作業日


今日は、保育園の「お父さんの作業日」だった。
週末は何かと射撃関係の用事があって、これまでなかなか行けなかった。
大抵のお父さんお母さんは、こういう仕事にきちんと参加されていて、お互いによく知っておられるようなのだが、私の方はそんな具合で誰が誰なのかさっぱりわからない。
今回も、何をするのか全くわからずに、ちょっとおっかなびっくりで、ひとまず動きやすい格好で園に向かった。


今回は、年間スケジュールにはない臨時の作業日だそうで、つい先日の作業日に参加できなかった人を中心に7-8名というところだった。
新顔の私は、畑の柵の補修に充てられた。
向こうは、皆さんなぜか私のことをよく知っておられて、何となくこちらからはいろいろ尋ねにくくなってしまい、やっぱり誰が誰なのかさっぱりわからないままにずっと作業することになってしまった。


柵は、モルタルで角材の足元だけ固めた簡易なもので、何箇所かでぐらぐらになっている。
角材の短い杭を作り、それを周囲に打って固めてほしい、ということだったが、やってみるとそれほど効果がない。仮にうまくやっても、土中に打った木は早晩腐食してしまって元の木阿弥だから、この方法はやめとこう、と充てられた3人で結論する。
ぐらぐらになった柱の下を掘り返してバラスで受け、ブロックを割って作った大き目の破片を当てて囲み、踏み固めなおすことにした。
簡単な方法だが、柱はがっちり固まって微動だにしなくなった。よしとする。


その後は、「本隊」の工作作業に組み入れられた。
作るものについて特に指定はなく、床下に残っている材で、ベンチや椅子・机をできるだけたくさん材が無駄にならないように作ってほしい、という実に大雑把な指示だった。
そんなんでええんかいな、と一瞬耳を疑った。
塗装業をしている方の私物も含め、丸鋸盤やインパクトドライバ、サンダーなど、結構な工具類が揃っている。


即興でそういうのを作れ、と言うのは要求としては結構高い。

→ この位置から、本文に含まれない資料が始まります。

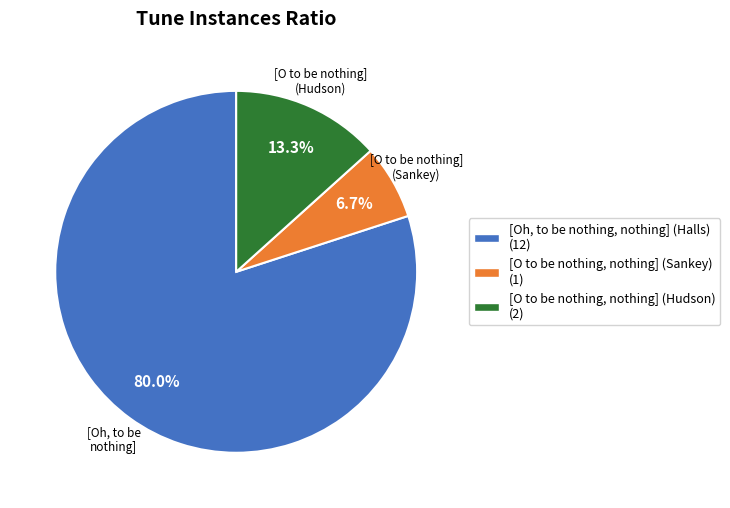

How many slices are in this pie chart?

3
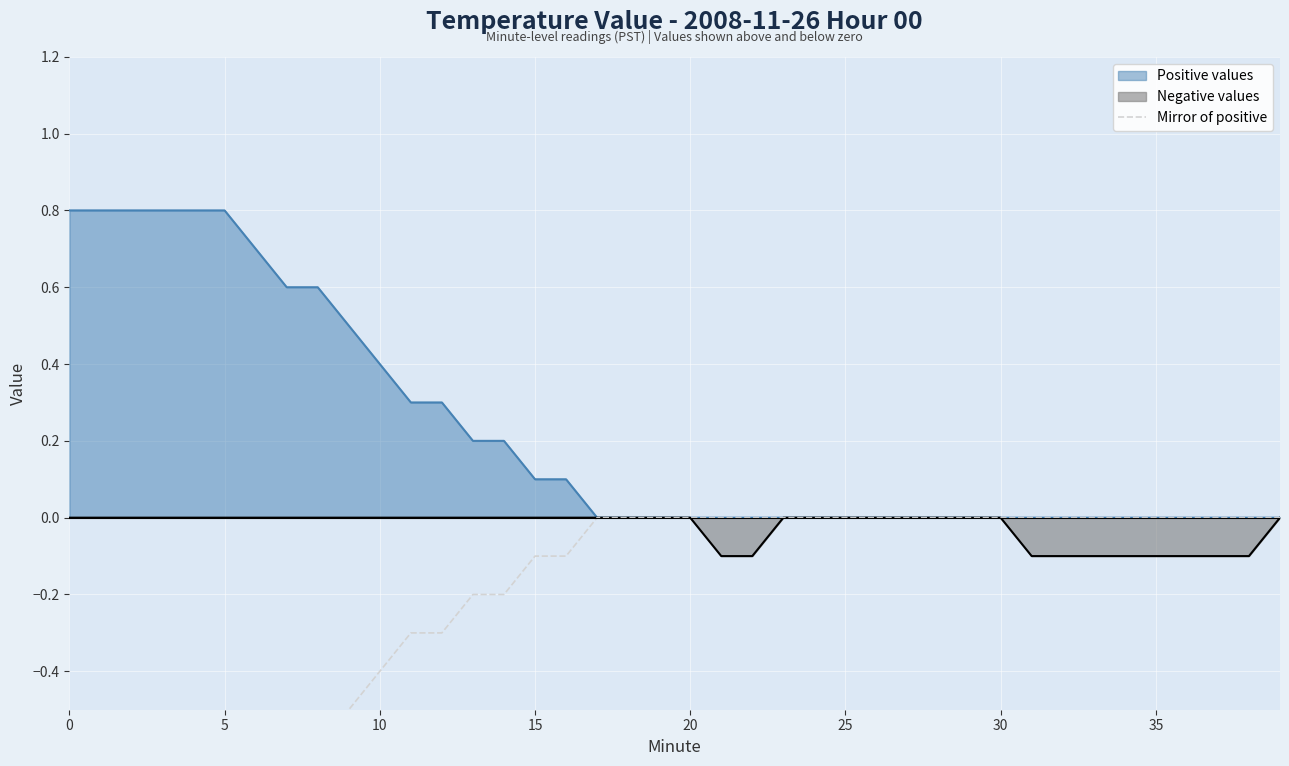

The Positive values series shows -0.5 at 20. True or false?

False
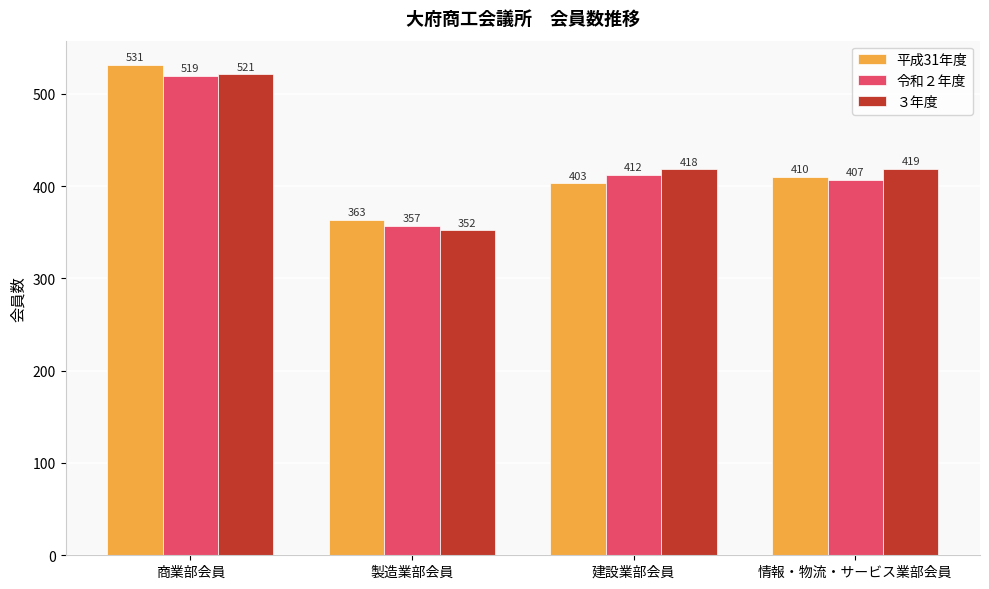

Are the bars horizontal?

No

でも完成度を問わない、という点では実にゆるい。
ちょっとの間様子を見ていると、本当に好きにしていい感じだったので、さっそく材を見立てて、作業に取り掛かる。
ストックされている木材の多くは、すでに一度何かに使ったらしい、規格材の廃材だった。
一緒に柵を直したお父さんに、ドリルを任せて、材の寸法や構造を決めて、切り出して行った。
スライダのついた丸鋸盤は、いい道具で、作業がとてもやりやすい。
うれしくなって、まずは小さな子供が屋外で使う、高さ25cmくらいのベンチを2つ作った。


その後は、園庭の奥、小さな原っぱのようになっているところで野ざらしになって朽ちかけているテーブルやベンチを補修する。
腐食が進んだ材を取り外し、あるいは端がダメになっているものは全体を切り詰めたりと、あれこれやってしっかりと再生させた。
いろんなお父さんたちが代々こうやって繋いできたのだろう。矢鱈滅多らに木ネジが打ってあって、うまく解体できないものもあって、再生をあきらめざるを得ないものもあった。


園からは、いろいろと要望が上がっているらしく、来年度しなければならないことがあれこれ話題に上がっていた。
好きなことを、盛大にやらせてもらったような具合で、申し訳ない感じであった。
曇り空の下、心地よい疲労を覚えながら帰宅した。